Above his head, an apple breaks its stem; he catches it easily in one gray-furred paw. He rolls the fruit over, considers its deep golden color, its skin only slightly speckled. Lifting it, he snuffs in its heady ripe scent but doesn’t yet bite the flesh. How many apples has he tasted already? Not as many as he’s planted, not as many as have grown from his labors, but many, many apples. Once he thought one would save him, as if he were the first man in the Garden, or else a boy safe in a story. Trees of Knowledge, Trees of Life and Death, Trees of Forgetting: even in the holiest stories men tell, trees are never allowed to be only trees, they must be temptation or salvation, they must serve as sustenance and instruction and redemption.

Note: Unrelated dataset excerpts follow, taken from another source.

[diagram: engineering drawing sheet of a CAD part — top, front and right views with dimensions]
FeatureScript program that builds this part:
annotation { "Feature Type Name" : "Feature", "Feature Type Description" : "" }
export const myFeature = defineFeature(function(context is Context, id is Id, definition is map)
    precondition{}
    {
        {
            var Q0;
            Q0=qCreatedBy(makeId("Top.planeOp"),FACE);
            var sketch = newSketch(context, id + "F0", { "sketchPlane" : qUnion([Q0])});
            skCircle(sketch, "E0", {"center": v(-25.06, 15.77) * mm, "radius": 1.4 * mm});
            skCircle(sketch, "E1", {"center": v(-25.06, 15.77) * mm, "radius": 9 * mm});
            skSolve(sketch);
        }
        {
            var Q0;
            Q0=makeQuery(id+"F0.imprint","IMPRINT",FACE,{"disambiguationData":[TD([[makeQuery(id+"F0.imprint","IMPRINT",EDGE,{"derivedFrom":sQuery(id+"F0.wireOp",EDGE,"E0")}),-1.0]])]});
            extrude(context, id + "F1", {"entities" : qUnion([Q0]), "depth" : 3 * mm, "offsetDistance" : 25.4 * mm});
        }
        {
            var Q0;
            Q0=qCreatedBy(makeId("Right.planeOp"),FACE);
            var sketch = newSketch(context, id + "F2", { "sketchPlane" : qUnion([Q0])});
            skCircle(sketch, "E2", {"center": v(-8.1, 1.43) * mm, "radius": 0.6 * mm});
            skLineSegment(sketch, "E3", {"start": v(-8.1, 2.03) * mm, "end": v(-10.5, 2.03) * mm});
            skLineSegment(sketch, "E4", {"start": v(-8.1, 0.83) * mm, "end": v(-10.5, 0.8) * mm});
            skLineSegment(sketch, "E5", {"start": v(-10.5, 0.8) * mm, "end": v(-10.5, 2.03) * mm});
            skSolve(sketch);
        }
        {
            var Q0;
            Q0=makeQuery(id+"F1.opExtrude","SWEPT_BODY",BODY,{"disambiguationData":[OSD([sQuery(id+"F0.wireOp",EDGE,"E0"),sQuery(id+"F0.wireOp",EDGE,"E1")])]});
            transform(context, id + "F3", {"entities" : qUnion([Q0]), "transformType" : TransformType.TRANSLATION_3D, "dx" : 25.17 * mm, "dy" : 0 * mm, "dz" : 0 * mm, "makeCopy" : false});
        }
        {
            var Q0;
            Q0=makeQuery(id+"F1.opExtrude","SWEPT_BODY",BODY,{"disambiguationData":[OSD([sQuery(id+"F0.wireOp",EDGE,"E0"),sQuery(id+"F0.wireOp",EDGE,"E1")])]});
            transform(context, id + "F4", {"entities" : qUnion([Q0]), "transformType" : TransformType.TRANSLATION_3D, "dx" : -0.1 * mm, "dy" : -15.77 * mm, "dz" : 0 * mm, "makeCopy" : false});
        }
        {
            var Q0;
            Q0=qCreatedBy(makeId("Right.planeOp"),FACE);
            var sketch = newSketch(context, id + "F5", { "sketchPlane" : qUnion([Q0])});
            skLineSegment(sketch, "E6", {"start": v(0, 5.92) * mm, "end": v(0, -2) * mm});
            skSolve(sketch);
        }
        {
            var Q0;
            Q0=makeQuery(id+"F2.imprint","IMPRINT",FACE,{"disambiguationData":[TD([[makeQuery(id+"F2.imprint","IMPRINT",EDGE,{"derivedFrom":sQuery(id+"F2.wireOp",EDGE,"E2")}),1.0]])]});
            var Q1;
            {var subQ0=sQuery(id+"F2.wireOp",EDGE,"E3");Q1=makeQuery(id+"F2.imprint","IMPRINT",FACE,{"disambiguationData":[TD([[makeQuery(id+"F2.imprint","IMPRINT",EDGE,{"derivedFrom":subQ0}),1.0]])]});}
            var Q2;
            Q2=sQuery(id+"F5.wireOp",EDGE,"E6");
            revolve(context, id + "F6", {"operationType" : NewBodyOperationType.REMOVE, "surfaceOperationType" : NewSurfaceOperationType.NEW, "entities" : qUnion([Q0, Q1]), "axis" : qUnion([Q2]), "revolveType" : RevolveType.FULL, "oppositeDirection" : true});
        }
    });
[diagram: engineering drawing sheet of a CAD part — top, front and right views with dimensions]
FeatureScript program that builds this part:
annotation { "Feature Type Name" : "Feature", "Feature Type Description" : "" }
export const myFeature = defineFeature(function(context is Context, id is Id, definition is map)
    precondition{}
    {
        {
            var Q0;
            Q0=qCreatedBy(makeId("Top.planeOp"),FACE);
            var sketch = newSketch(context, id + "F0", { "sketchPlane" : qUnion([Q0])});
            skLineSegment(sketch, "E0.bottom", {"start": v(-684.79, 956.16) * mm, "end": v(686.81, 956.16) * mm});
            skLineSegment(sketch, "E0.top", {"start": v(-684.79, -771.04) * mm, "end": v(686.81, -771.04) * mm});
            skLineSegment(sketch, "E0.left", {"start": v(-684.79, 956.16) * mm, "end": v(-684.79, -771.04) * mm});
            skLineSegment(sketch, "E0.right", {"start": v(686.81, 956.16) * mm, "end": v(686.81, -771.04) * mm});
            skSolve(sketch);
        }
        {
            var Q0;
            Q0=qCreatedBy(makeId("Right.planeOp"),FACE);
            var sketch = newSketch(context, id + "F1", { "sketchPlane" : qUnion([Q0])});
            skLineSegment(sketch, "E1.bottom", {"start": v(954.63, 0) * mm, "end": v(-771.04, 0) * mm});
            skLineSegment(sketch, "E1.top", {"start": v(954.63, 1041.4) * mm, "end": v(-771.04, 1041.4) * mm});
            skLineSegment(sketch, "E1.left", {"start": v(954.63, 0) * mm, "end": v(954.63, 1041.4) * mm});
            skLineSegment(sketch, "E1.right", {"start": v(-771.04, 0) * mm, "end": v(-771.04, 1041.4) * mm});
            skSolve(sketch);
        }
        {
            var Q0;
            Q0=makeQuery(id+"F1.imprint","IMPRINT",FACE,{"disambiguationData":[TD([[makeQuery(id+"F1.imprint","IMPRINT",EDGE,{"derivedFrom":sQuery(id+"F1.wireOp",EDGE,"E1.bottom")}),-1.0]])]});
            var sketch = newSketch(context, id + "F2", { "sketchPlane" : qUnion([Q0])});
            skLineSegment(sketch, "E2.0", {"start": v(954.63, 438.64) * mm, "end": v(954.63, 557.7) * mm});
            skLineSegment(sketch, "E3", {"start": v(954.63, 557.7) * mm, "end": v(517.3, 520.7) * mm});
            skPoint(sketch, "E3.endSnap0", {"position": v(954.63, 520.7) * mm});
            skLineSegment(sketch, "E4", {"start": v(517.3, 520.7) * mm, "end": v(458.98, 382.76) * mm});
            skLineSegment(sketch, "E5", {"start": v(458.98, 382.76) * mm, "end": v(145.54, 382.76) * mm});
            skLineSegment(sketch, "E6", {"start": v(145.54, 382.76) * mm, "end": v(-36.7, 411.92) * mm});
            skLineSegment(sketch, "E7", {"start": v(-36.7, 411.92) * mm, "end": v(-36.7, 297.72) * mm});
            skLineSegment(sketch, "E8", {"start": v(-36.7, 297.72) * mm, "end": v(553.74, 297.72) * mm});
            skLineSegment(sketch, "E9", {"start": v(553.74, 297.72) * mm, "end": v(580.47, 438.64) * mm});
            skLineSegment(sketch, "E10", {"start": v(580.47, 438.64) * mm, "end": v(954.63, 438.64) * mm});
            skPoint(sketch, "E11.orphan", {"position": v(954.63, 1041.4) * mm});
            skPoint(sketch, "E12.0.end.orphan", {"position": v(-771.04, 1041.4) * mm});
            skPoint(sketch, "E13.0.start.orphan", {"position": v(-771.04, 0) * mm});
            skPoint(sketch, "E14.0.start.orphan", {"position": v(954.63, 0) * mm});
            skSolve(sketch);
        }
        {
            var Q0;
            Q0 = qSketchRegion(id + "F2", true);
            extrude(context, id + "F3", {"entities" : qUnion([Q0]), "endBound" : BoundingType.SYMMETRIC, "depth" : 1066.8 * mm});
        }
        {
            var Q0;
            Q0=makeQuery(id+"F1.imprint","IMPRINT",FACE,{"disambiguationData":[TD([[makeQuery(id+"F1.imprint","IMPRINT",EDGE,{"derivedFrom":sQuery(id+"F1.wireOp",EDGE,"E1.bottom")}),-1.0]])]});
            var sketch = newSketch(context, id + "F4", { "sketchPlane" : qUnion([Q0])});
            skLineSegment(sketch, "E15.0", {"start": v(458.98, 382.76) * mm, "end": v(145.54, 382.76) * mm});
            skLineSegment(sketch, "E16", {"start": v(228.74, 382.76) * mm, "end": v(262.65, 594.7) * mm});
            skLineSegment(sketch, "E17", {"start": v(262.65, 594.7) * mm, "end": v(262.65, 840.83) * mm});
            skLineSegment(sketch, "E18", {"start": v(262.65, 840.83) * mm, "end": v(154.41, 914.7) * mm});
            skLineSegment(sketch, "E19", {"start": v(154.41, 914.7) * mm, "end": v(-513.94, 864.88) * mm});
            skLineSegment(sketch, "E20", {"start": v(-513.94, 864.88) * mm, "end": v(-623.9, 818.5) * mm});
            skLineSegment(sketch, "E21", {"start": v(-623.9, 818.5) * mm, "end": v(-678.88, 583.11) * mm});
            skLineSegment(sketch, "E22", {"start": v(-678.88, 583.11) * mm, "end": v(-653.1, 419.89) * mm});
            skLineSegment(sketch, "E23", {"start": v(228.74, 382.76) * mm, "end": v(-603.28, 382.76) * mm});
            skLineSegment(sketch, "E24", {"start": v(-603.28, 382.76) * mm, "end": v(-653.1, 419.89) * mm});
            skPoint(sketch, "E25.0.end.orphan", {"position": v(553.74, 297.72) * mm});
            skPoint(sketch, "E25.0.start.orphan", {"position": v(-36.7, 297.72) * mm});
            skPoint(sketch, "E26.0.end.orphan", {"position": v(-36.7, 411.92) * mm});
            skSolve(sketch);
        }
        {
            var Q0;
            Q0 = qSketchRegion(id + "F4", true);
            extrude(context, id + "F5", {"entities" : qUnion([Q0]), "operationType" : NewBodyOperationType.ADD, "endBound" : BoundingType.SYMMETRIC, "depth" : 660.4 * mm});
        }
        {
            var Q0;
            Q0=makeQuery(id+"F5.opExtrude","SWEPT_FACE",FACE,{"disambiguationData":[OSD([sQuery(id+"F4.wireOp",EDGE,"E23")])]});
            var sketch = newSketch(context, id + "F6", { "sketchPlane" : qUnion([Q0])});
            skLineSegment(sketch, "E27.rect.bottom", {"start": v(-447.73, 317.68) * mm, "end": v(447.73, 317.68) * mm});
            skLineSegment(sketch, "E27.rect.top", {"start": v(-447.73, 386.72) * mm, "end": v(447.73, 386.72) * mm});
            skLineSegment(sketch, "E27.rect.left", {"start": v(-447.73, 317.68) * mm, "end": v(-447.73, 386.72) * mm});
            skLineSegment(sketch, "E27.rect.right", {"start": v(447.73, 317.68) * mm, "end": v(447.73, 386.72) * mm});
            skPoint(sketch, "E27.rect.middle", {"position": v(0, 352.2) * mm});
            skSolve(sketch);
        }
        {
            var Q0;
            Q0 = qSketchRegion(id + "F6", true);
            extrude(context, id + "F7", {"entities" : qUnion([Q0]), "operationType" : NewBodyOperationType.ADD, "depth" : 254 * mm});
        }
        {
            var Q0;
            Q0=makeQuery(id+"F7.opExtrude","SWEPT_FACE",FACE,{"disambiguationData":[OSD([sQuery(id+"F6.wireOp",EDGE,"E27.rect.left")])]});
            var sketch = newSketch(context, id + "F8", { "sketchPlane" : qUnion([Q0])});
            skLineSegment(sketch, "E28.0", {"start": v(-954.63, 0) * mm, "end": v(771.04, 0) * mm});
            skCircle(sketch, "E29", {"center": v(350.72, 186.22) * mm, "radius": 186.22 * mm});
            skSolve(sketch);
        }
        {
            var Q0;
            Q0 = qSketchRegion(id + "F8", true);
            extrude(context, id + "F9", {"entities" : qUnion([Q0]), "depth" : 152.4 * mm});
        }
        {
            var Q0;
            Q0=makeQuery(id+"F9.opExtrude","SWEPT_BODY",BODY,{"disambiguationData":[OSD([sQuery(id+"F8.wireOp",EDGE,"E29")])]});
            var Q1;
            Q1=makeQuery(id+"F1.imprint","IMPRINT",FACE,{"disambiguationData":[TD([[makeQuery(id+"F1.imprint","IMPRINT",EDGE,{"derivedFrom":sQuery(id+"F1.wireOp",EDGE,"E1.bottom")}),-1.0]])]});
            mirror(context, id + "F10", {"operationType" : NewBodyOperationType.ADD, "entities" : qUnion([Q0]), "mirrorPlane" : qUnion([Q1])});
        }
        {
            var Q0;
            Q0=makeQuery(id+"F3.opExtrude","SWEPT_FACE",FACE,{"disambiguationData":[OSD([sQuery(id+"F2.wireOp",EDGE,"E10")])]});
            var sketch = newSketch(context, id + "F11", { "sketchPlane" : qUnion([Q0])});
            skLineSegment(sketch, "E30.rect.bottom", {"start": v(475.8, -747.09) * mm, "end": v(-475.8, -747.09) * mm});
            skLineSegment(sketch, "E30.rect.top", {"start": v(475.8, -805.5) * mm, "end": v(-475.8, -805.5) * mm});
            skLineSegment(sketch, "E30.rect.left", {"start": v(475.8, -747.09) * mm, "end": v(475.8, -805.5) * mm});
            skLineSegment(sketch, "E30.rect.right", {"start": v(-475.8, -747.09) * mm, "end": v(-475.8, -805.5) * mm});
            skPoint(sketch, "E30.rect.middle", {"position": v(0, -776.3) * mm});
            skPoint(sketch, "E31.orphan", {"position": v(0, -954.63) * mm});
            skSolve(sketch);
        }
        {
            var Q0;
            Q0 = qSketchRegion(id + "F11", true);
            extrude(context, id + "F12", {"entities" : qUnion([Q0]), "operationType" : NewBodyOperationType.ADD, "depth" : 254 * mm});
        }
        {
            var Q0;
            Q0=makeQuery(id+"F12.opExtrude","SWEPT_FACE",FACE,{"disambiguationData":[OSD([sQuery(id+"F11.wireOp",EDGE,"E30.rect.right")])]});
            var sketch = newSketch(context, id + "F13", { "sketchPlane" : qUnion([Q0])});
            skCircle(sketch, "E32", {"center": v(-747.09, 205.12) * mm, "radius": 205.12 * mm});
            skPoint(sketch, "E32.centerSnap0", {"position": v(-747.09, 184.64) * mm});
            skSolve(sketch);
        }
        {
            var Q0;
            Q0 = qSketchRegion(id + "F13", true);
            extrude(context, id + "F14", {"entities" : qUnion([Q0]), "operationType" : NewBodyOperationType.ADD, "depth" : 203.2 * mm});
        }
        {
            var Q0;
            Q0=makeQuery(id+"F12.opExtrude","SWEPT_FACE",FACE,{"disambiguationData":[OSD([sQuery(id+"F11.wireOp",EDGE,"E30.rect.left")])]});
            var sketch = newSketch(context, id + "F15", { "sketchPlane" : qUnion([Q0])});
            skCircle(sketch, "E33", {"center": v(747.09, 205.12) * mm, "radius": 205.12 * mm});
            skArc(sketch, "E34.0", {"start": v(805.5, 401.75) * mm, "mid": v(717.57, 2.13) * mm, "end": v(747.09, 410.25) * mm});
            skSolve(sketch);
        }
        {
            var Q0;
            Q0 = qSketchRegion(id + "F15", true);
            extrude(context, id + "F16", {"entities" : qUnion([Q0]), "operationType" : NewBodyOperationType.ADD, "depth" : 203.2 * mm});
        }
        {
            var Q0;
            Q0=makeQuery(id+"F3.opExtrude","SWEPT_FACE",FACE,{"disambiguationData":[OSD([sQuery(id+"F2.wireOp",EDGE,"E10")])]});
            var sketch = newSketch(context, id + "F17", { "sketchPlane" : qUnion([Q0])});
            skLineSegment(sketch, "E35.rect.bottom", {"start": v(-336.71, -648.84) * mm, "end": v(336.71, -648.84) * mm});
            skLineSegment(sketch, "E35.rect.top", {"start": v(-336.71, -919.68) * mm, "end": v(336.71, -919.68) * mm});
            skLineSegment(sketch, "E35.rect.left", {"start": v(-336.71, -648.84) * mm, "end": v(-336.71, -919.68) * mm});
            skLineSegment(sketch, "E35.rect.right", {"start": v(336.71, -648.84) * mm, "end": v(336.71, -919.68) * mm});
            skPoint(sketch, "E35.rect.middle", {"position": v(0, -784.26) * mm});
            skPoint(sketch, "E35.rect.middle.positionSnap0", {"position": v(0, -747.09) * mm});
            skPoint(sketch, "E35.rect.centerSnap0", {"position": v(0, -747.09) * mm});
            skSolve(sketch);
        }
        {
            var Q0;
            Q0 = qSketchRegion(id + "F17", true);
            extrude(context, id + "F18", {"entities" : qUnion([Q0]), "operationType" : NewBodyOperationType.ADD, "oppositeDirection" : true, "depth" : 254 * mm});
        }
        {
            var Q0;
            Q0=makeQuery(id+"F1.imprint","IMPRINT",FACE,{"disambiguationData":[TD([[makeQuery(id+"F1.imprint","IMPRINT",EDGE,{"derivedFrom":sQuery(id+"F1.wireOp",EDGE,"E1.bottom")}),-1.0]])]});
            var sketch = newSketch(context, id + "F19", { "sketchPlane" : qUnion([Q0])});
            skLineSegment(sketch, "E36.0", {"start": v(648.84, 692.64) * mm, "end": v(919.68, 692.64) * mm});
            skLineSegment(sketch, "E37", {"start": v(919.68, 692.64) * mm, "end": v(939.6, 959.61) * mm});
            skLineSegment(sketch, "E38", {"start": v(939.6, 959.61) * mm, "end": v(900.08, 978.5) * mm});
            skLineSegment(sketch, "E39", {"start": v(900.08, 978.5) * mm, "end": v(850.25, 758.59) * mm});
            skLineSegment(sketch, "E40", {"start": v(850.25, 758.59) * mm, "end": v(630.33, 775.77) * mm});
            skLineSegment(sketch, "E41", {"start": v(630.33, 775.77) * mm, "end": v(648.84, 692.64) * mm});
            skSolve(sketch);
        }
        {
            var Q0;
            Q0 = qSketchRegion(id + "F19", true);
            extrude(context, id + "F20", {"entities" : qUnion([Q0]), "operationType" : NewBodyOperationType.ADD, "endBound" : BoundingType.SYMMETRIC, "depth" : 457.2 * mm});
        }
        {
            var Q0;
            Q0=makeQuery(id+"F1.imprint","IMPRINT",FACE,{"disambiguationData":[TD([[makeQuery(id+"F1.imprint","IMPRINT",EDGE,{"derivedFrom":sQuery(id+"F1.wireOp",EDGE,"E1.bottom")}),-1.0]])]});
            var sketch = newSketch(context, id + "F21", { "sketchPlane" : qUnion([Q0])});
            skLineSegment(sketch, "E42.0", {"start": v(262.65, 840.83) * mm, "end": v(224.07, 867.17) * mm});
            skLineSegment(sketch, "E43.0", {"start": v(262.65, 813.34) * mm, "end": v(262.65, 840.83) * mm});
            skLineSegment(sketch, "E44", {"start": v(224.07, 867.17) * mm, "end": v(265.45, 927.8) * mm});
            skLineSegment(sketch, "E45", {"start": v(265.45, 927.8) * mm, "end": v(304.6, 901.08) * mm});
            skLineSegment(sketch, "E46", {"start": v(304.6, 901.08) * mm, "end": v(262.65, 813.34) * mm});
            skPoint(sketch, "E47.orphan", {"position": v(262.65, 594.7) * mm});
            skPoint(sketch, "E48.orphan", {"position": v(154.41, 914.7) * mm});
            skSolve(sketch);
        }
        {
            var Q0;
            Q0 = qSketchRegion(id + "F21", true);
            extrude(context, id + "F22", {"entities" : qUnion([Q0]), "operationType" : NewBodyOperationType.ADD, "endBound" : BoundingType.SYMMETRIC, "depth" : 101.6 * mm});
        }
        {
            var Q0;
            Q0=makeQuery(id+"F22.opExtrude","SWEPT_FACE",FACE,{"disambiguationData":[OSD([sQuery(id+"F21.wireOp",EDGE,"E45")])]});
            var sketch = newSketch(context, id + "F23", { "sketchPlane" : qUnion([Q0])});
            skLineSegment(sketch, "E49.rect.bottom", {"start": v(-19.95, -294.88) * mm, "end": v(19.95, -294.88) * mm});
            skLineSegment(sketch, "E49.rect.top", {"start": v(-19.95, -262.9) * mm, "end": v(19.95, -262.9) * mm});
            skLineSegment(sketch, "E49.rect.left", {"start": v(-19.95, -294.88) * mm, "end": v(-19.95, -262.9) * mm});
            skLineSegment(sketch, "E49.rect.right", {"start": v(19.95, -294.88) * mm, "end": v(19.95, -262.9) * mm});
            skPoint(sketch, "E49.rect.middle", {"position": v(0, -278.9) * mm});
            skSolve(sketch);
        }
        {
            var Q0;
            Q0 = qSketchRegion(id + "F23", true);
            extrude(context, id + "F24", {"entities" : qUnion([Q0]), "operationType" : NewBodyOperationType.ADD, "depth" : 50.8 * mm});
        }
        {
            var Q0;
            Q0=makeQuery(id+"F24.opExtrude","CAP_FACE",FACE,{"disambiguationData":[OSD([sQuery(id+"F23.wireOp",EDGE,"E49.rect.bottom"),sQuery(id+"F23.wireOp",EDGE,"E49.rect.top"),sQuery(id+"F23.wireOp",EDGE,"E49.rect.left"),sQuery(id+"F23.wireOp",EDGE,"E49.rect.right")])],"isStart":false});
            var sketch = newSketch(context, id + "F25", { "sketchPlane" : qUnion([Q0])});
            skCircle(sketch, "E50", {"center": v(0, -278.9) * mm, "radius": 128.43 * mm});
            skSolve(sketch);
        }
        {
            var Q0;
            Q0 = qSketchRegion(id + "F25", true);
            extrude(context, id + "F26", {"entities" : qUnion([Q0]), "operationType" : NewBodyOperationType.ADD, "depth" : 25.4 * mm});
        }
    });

This time Chapman doesn’t even eat the apple; instead he digs into it with his thumbs, forcing his fingers past the skin. Scraping out the flesh from under clogged claws, he refuses any expectations of color, refuses the smells he knows, refuses every memory the apple offers. He wants nothing but to be here, to be present and then, afterward, to go on, to let the phenomenal present become the unregretted past. Sweet juice streams down his hands, mats sticky his fur; his skin itches, the ground collects golden fallen peels, chunks of moon flesh. Reaching the wooden part, he forgets its name; beyond it, he forgets not just the apple, but also himself, becoming nothing and no one—but when at last the spell breaks, Chapman looks up from the grave he’s dug, decorated with all the discards of an apple reduced past its parts, to find Eliza Worth standing between the orchard and the house, her mouth widening in horror, readying a terrified scream.
Haloed in moonlight, the faun rises slowly, standing almost a foot taller than he is as
a man. His gray fur rolls lush from his abdomen to his hooves, his denser winter coat already coming in; his skin is dark brown, tanned leather-bark, everywhere unblemished except for the scar over his breast where his brother’s musket ball pierced his chest. He shakes out his hair, swings his horns. As a faun, his craggy face is wider, his mouth is elongated into a snout, his eyes are gold instead of gray, but it is his face, Chapman’s face, the face Eliza’s known.
For the last time, this is the faun entire, the faun no longer pretending.
Eliza Worth is a creature of story too, made of the fairy tales she loves, the myths read and recited until they’re almost her own memories. Chapman is something like her uncle, and in the stories she loves it’s not uncommon for an uncle to transform, to appear in more than one shape, to wear multiple skins. But in reality the moment is too unexpected, the faun in the family orchard too uncanny an encounter for such a rational thought.
Instead of recognizing the Chapman she’s known, his kind features barely submerged beneath this creature’s face, Eliza releases her scream, startling the faun into involuntarily moaning a monstrous reply, the distressed cry of the dumb beast whose shape he most resembles.
Still screaming, Eliza turns, picking up the edge of her nightgown to run barefoot back toward the house. Chapman immediately hears new movement from inside: Jasper and Grace, waking up to the sound of their daughter’s terror. He cannot stay, not as the faun; he must flicker or flee. He tries to change back to the shape Eliza and her parents know best, ready to brush off what she’ll say she saw as imaginative fancy, as walking nightmare.
But now the flicker doesn’t come.
Groaning in distressed disbelief, Chapman grabs his horns, the one horn whole, the other broken where, as a lonely child, he’d tried to remove it, to become like any other boy, to be like his beloved brother.